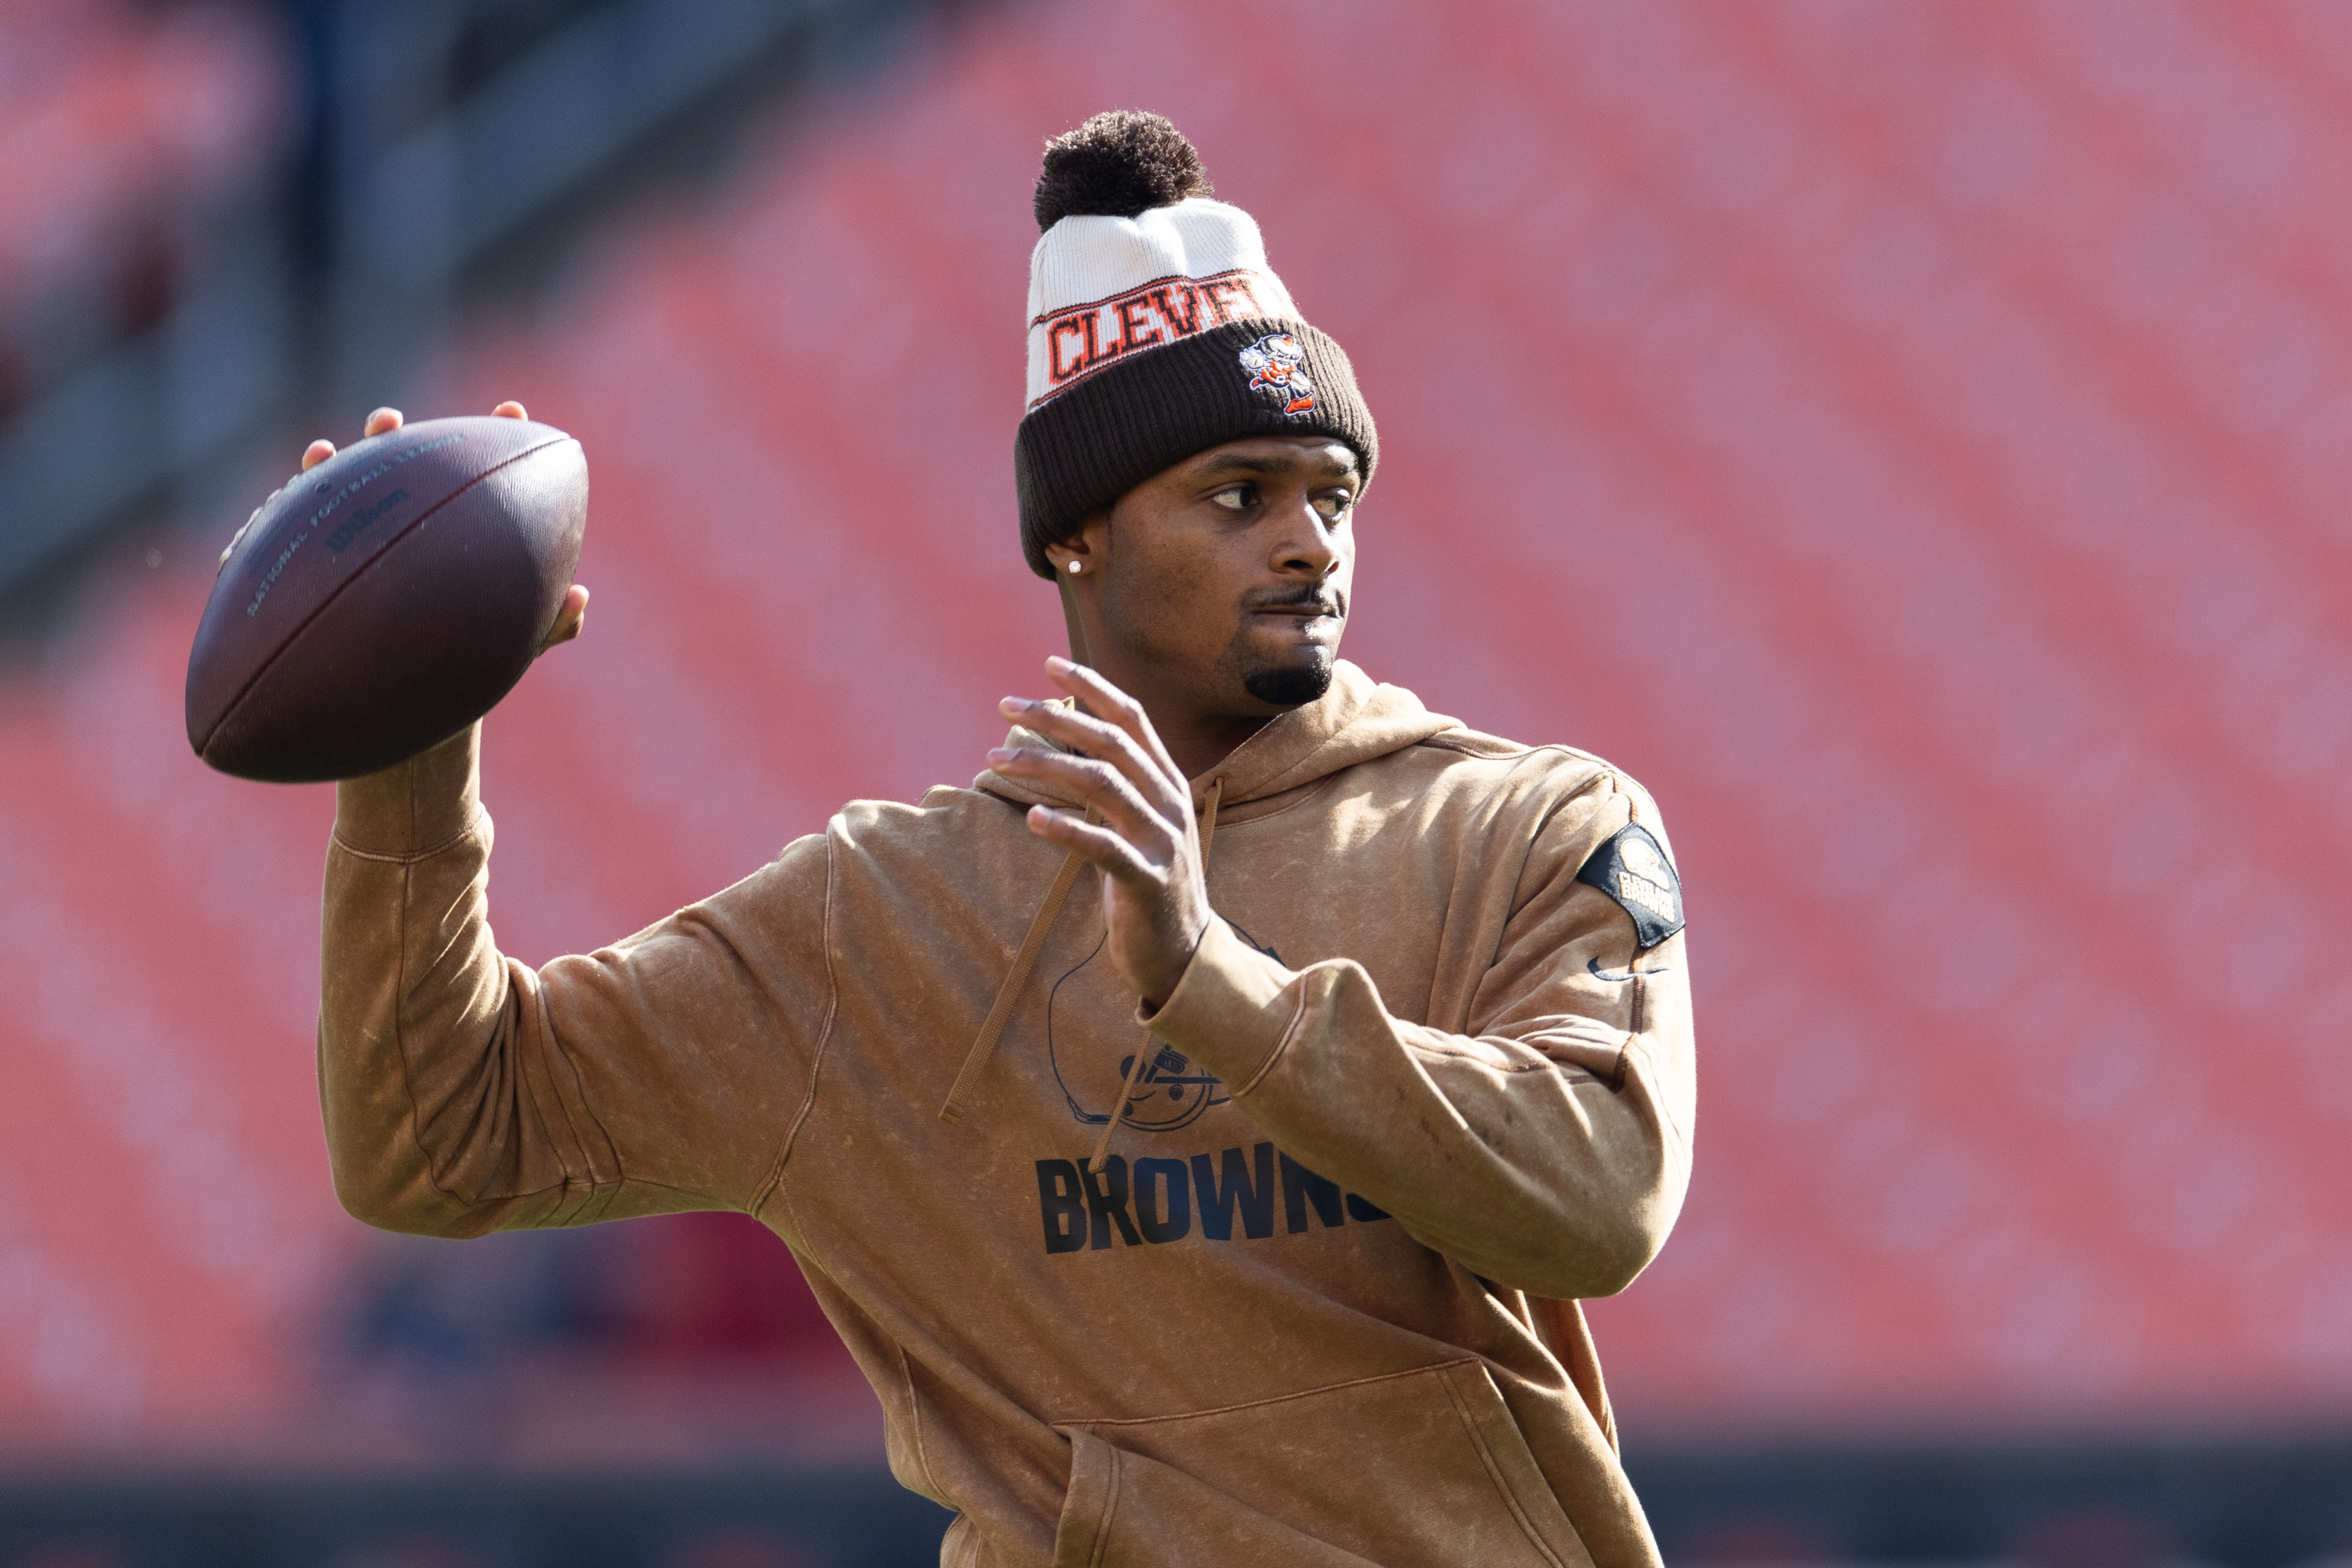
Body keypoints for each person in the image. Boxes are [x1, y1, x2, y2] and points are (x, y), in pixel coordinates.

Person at [307, 111, 1695, 1568]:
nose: (1312, 544)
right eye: (1241, 494)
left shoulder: (1536, 824)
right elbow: (439, 1142)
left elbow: (1600, 1195)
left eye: (1330, 493)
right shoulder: (884, 919)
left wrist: (1210, 977)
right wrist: (411, 752)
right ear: (1079, 532)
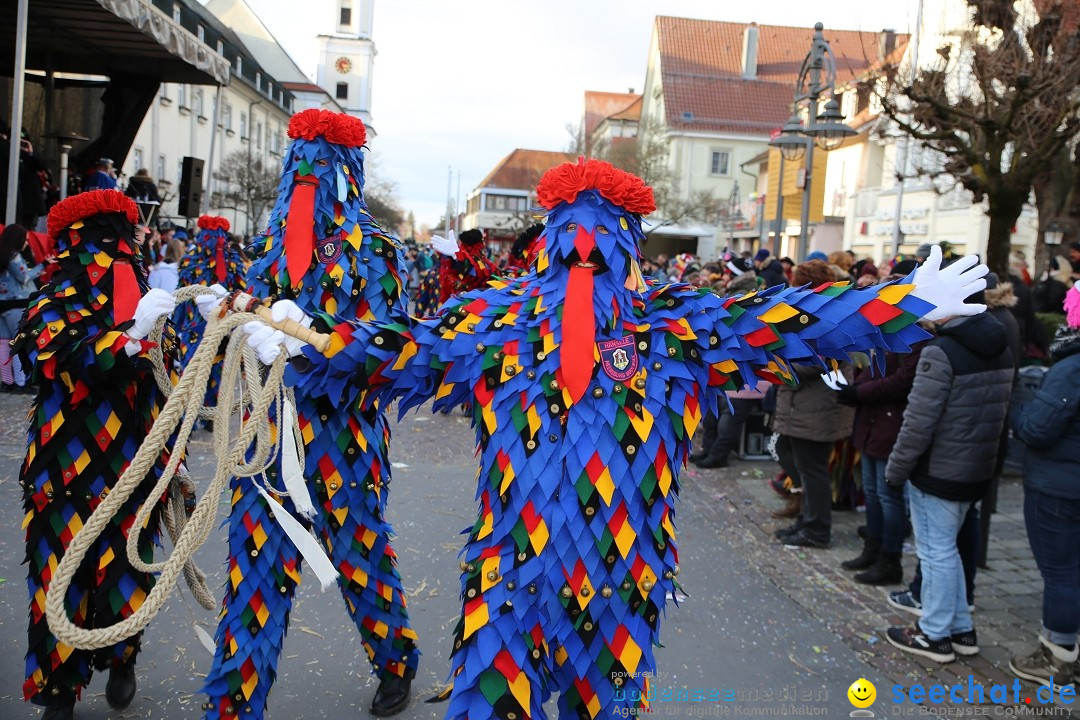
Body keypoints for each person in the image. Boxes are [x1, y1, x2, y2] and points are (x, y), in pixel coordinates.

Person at [245, 158, 987, 719]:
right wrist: (304, 337)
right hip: (511, 583)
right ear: (548, 247)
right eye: (571, 246)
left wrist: (906, 301)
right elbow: (400, 347)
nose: (584, 260)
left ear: (626, 246)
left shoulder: (676, 329)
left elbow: (786, 321)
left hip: (620, 588)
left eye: (600, 247)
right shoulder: (493, 325)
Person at [200, 110, 419, 720]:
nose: (306, 178)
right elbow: (248, 319)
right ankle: (234, 707)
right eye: (296, 164)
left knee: (359, 558)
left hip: (343, 437)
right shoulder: (269, 248)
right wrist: (230, 319)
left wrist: (316, 340)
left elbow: (391, 339)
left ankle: (395, 659)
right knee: (254, 573)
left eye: (319, 166)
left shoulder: (377, 252)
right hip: (268, 436)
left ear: (345, 173)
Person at [15, 190, 178, 720]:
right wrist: (129, 339)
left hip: (134, 455)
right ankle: (58, 685)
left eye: (124, 236)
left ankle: (122, 653)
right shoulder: (52, 299)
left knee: (127, 561)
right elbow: (63, 357)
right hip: (66, 460)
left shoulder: (144, 294)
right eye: (106, 237)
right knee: (60, 566)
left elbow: (167, 375)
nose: (119, 249)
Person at [884, 289, 1014, 663]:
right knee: (948, 549)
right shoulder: (998, 345)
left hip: (940, 468)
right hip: (976, 465)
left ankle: (934, 632)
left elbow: (918, 422)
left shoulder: (941, 353)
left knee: (936, 551)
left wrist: (897, 469)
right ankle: (959, 628)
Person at [1009, 285, 1080, 691]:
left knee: (1061, 573)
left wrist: (1018, 413)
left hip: (1059, 486)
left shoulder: (1071, 367)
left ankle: (1057, 656)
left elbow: (1038, 428)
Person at [771, 259, 856, 549]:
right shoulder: (818, 312)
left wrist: (777, 364)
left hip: (817, 406)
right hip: (806, 405)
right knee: (795, 457)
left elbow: (815, 361)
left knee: (813, 470)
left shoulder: (827, 317)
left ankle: (817, 528)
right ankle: (808, 519)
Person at [837, 335, 929, 585]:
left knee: (889, 497)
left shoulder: (915, 338)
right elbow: (873, 370)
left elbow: (902, 382)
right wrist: (854, 389)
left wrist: (859, 392)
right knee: (873, 493)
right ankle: (873, 549)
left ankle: (889, 559)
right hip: (872, 424)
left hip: (890, 425)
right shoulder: (887, 335)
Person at [0, 224, 47, 391]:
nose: (26, 243)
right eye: (25, 239)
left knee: (4, 344)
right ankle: (21, 383)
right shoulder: (13, 256)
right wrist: (44, 265)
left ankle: (7, 382)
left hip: (2, 305)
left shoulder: (2, 255)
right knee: (20, 343)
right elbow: (25, 277)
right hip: (16, 304)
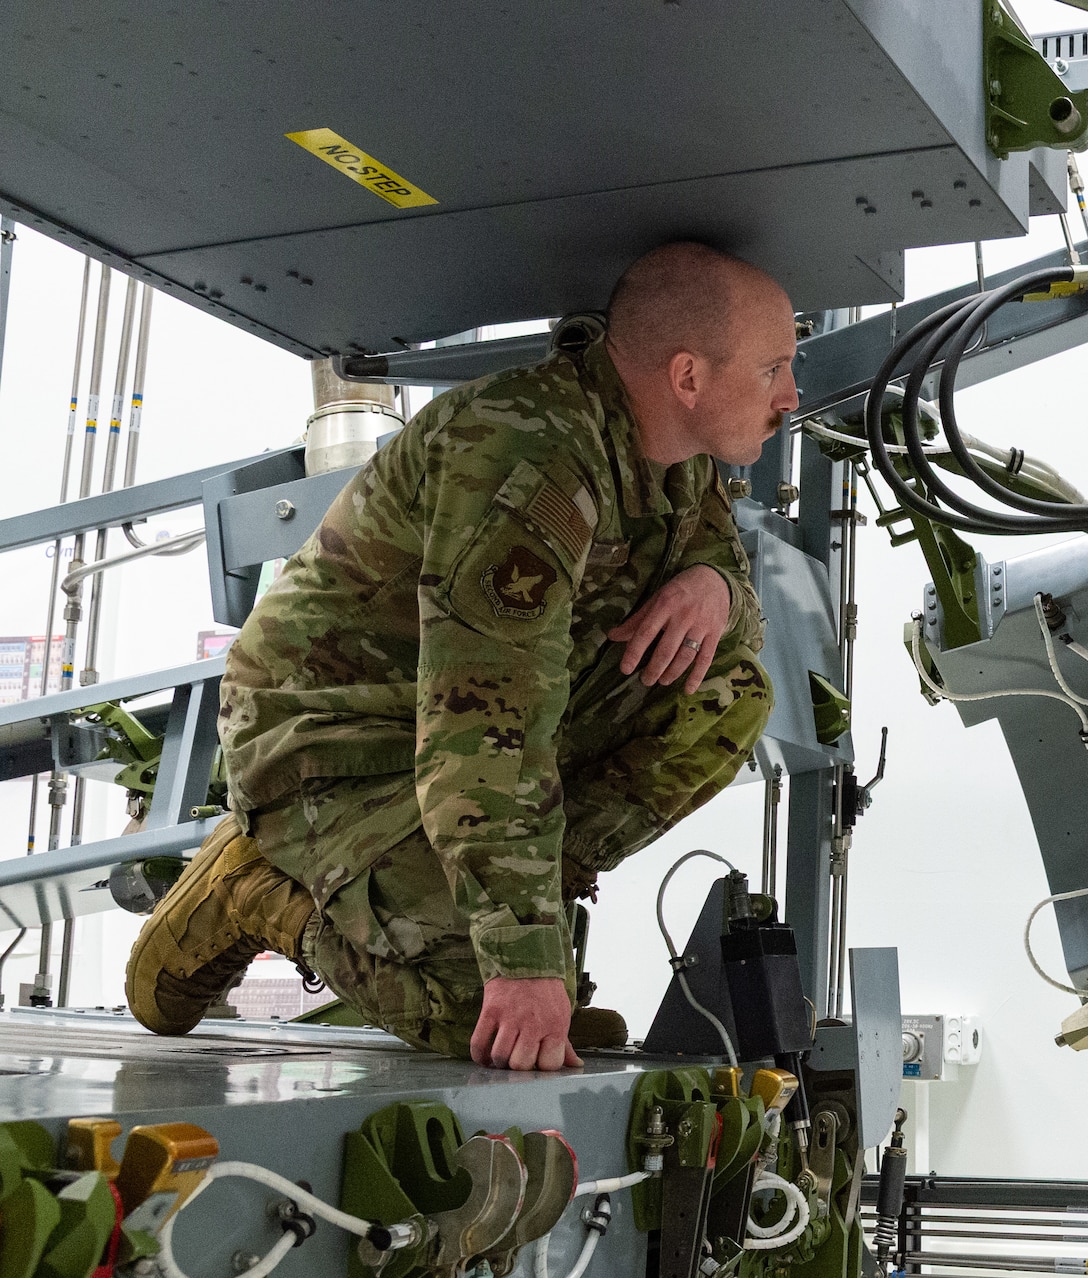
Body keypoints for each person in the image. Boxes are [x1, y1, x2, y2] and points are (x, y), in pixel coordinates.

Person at [126, 242, 797, 1072]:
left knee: (726, 692)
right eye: (773, 370)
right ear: (687, 376)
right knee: (476, 1022)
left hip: (443, 733)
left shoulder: (676, 462)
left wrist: (715, 587)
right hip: (332, 748)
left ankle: (488, 910)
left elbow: (736, 611)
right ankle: (249, 888)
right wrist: (521, 961)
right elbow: (483, 722)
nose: (790, 398)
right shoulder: (526, 455)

++++++++++++++++++++

(WORK TASK): Write the listing out again in full and unchanged, minus any pictures.

(EXERCISE RESULT):
Body keypoints for each person in the image. Boxes are [x1, y1, x2, y2] and points are (x, y), in pixel coordinates.

Person at [307, 111, 1695, 1568]:
nose: (1312, 544)
right eye: (1241, 494)
left shoulder: (1536, 824)
right elbow: (439, 1142)
left elbow: (1600, 1195)
left eye: (1330, 493)
right shoulder: (884, 919)
left wrist: (1210, 977)
right wrist: (411, 752)
right ear: (1079, 532)
Body keypoints for each person in the image. Boxes are [x1, y1, x2, y2] and points are (x, y), in pixel coordinates.

Person at [245, 158, 987, 719]:
right wrist: (304, 337)
right hip: (511, 583)
right ear: (548, 247)
right eye: (571, 246)
left wrist: (906, 301)
right elbow: (400, 347)
nose: (584, 260)
left ear: (626, 246)
left shoulder: (676, 329)
left elbow: (786, 321)
left hip: (620, 588)
left eye: (600, 247)
right shoulder: (493, 325)
Person at [200, 110, 419, 720]:
nose: (306, 178)
right elbow: (248, 319)
right ankle: (234, 707)
right eye: (296, 164)
left knee: (359, 558)
left hip: (343, 437)
right shoulder: (269, 248)
right wrist: (230, 319)
left wrist: (316, 340)
left elbow: (391, 339)
left ankle: (395, 659)
right knee: (254, 573)
left eye: (319, 166)
left shoulder: (377, 252)
right hip: (268, 436)
left ear: (345, 173)
Person at [15, 190, 178, 720]:
right wrist: (129, 339)
left hip: (134, 455)
right ankle: (58, 685)
left eye: (124, 236)
left ankle: (122, 653)
right shoulder: (52, 299)
left knee: (127, 561)
right elbow: (63, 357)
right hip: (66, 460)
left shoulder: (144, 294)
right eye: (106, 237)
right knee: (60, 566)
left elbow: (167, 375)
nose: (119, 249)
Person at [884, 289, 1014, 663]:
right knee: (948, 549)
right shoulder: (998, 345)
left hip: (940, 468)
right hip: (976, 465)
left ankle: (934, 632)
left elbow: (918, 422)
left shoulder: (941, 353)
left knee: (936, 551)
left wrist: (897, 469)
right ankle: (959, 628)
Person at [1009, 285, 1080, 691]:
left knee: (1061, 573)
left wrist: (1018, 413)
left hip: (1059, 486)
left shoulder: (1071, 367)
left ankle: (1057, 656)
left elbow: (1038, 428)
Person at [771, 259, 856, 549]:
right shoulder: (818, 312)
left wrist: (777, 364)
left hip: (817, 406)
right hip: (806, 405)
right knee: (795, 457)
left elbow: (815, 361)
left knee: (813, 470)
left shoulder: (827, 317)
left ankle: (817, 528)
right ankle: (808, 519)
Person at [837, 335, 929, 585]:
left knee: (889, 497)
left shoulder: (915, 338)
right elbow: (873, 370)
left elbow: (902, 382)
right wrist: (854, 389)
left wrist: (859, 392)
right knee: (873, 493)
right ankle: (873, 549)
left ankle: (889, 559)
right hip: (872, 424)
left hip: (890, 425)
right shoulder: (887, 335)
Person at [0, 224, 47, 391]:
nose: (26, 243)
right eye: (25, 239)
left knee: (4, 344)
right ankle: (21, 383)
right shoulder: (13, 256)
right wrist: (44, 265)
left ankle: (7, 382)
left hip: (2, 305)
left shoulder: (2, 255)
right knee: (20, 343)
right elbow: (25, 277)
right hip: (16, 304)
Body keypoints for each person in the image. Boxes are [x1, y1, x2, y2] and points are (x, y), in pixel coordinates.

Person at [126, 242, 797, 1072]:
left knee: (726, 692)
right eye: (773, 370)
right ear: (687, 376)
right knee: (476, 1022)
left hip: (443, 733)
left shoulder: (676, 462)
left wrist: (715, 587)
right hip: (332, 748)
left ankle: (488, 910)
left elbow: (736, 611)
right ankle: (249, 888)
right wrist: (521, 961)
right elbow: (483, 722)
nose: (790, 398)
right shoulder: (526, 455)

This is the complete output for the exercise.